# [The problem]
Count the lines below that contain the string "radius". Give only the number.

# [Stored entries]
##############################

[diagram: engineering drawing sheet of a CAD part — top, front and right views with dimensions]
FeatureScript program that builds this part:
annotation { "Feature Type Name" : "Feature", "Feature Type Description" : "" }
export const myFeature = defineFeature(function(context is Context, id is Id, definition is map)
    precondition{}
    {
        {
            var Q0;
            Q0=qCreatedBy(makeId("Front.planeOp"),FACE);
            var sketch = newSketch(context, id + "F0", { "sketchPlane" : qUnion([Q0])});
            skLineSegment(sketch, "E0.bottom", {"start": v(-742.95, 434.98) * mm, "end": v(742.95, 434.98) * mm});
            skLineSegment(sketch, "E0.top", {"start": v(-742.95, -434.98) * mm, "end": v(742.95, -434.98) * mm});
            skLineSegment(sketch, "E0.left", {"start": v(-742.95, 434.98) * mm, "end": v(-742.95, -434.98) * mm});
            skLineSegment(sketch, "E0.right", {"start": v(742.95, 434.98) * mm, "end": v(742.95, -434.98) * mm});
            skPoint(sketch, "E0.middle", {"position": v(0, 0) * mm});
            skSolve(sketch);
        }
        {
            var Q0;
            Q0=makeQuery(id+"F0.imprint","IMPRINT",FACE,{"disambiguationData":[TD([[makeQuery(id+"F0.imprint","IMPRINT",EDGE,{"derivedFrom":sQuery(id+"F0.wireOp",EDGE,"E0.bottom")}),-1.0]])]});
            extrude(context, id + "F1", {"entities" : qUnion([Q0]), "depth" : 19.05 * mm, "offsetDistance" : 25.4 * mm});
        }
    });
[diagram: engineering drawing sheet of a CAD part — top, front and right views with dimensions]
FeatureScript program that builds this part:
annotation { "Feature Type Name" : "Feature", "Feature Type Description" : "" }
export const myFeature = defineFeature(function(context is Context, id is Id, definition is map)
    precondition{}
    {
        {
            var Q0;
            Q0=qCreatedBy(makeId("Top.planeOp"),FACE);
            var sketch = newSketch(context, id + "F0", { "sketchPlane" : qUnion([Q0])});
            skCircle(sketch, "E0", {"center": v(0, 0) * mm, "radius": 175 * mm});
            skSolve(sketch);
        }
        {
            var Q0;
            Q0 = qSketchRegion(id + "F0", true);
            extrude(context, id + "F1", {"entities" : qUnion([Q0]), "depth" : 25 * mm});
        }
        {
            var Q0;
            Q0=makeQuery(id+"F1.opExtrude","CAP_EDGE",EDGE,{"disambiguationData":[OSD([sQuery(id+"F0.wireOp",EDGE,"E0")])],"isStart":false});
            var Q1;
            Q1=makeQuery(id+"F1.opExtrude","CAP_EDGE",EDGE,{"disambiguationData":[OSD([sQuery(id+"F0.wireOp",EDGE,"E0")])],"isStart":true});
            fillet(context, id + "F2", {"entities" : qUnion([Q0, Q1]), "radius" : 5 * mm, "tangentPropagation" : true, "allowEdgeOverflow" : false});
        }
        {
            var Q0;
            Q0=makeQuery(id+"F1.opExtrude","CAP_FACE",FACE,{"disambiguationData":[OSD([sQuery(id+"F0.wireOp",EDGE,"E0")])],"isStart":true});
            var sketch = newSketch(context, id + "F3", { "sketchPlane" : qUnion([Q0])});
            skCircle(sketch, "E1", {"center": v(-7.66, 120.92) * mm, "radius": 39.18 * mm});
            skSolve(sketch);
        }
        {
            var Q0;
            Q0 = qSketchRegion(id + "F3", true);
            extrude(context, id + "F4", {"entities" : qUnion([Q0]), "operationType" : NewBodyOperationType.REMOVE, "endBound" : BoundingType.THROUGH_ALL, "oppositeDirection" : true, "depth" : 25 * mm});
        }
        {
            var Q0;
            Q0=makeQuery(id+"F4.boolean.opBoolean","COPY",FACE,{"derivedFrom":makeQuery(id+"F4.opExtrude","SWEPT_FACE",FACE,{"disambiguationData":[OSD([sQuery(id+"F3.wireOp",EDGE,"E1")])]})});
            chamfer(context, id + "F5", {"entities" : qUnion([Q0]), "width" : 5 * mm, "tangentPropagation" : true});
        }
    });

##############################

# [The answer]
3